TASK BRIEF
What number of lines in the data below contain the string "Diaz"? Answer with that number alone.

SOURCE DATA
*** Begin section ***
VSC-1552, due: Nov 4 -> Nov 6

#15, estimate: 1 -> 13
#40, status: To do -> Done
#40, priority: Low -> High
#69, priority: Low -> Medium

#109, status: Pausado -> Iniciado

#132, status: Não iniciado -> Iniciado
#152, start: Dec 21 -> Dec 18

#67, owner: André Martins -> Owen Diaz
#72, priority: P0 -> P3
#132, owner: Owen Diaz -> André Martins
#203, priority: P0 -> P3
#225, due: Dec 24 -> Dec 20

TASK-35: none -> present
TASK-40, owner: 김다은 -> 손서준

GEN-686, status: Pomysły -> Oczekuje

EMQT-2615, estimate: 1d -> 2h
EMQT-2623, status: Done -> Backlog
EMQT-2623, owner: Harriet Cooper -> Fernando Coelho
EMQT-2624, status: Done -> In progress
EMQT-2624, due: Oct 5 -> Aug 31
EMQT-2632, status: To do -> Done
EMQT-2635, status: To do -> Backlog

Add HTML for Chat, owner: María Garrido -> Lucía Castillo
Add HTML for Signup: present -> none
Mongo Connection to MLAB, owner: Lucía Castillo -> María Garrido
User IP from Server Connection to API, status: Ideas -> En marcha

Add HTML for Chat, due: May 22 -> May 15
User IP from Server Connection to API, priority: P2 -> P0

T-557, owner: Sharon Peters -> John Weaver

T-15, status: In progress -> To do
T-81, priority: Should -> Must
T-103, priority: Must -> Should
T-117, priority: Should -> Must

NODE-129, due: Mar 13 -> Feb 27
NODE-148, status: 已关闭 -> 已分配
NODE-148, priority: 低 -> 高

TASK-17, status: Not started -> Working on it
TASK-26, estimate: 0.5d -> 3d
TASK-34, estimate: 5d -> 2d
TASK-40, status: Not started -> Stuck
*** End section ***
SOLUTION BELOW
2